Saved entries:
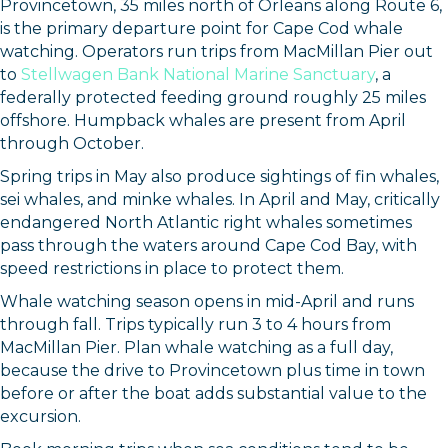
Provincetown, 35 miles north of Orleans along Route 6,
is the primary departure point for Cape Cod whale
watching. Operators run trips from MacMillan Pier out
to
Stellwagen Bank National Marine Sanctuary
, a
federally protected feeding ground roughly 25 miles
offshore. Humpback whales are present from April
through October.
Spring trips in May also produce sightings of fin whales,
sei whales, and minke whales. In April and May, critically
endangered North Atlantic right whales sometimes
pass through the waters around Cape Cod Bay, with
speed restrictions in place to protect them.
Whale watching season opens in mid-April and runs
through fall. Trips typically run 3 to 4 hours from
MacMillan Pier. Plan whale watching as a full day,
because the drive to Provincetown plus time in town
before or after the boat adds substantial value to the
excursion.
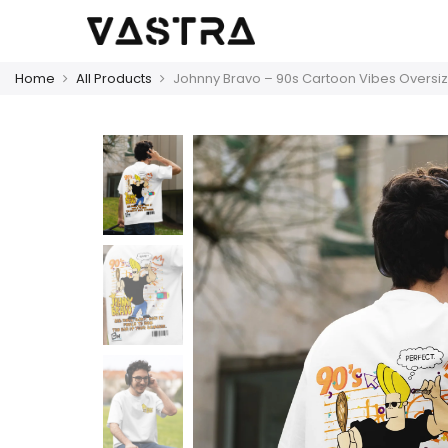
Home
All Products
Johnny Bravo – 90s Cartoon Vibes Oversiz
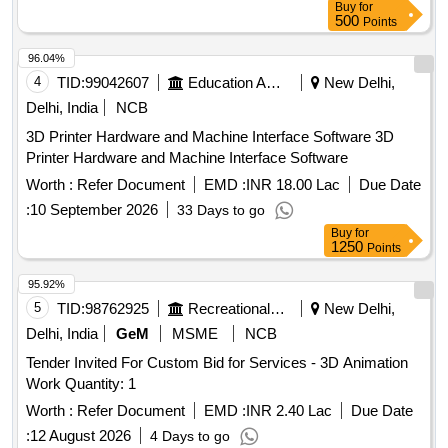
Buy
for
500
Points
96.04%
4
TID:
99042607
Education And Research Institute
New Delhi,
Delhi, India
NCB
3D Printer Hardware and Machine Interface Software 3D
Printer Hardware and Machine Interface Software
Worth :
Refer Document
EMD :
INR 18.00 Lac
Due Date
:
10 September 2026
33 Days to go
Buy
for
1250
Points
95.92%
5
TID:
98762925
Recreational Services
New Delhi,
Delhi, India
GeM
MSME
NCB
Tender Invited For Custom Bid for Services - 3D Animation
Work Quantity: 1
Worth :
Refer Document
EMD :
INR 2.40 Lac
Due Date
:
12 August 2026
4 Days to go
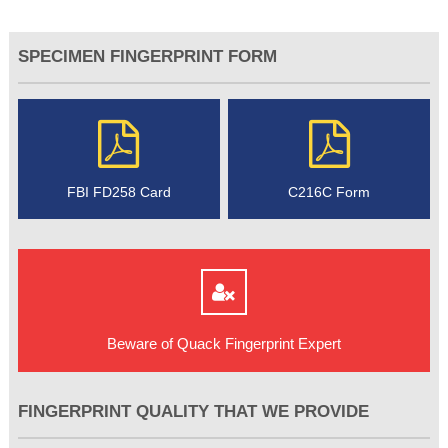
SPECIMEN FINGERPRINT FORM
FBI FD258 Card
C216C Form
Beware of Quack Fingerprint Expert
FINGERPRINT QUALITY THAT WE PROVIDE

▸ Task objective
Please change every "Points" in the data above to "Credits", leaving everything else the same. Omit the pictures from your copy.

▸ Response
Provincetown, 35 miles north of Orleans along Route 6,
is the primary departure point for Cape Cod whale
watching. Operators run trips from MacMillan Pier out
to
Stellwagen Bank National Marine Sanctuary
, a
federally protected feeding ground roughly 25 miles
offshore. Humpback whales are present from April
through October.
Spring trips in May also produce sightings of fin whales,
sei whales, and minke whales. In April and May, critically
endangered North Atlantic right whales sometimes
pass through the waters around Cape Cod Bay, with
speed restrictions in place to protect them.
Whale watching season opens in mid-April and runs
through fall. Trips typically run 3 to 4 hours from
MacMillan Pier. Plan whale watching as a full day,
because the drive to Provincetown plus time in town
before or after the boat adds substantial value to the
excursion.
Home
All Products
Johnny Bravo – 90s Cartoon Vibes Oversiz
Buy
for
500
Credits
96.04%
4
TID:
99042607
Education And Research Institute
New Delhi,
Delhi, India
NCB
3D Printer Hardware and Machine Interface Software 3D
Printer Hardware and Machine Interface Software
Worth :
Refer Document
EMD :
INR 18.00 Lac
Due Date
:
10 September 2026
33 Days to go
Buy
for
1250
Credits
95.92%
5
TID:
98762925
Recreational Services
New Delhi,
Delhi, India
GeM
MSME
NCB
Tender Invited For Custom Bid for Services - 3D Animation
Work Quantity: 1
Worth :
Refer Document
EMD :
INR 2.40 Lac
Due Date
:
12 August 2026
4 Days to go
SPECIMEN FINGERPRINT FORM
FBI FD258 Card
C216C Form
Beware of Quack Fingerprint Expert
FINGERPRINT QUALITY THAT WE PROVIDE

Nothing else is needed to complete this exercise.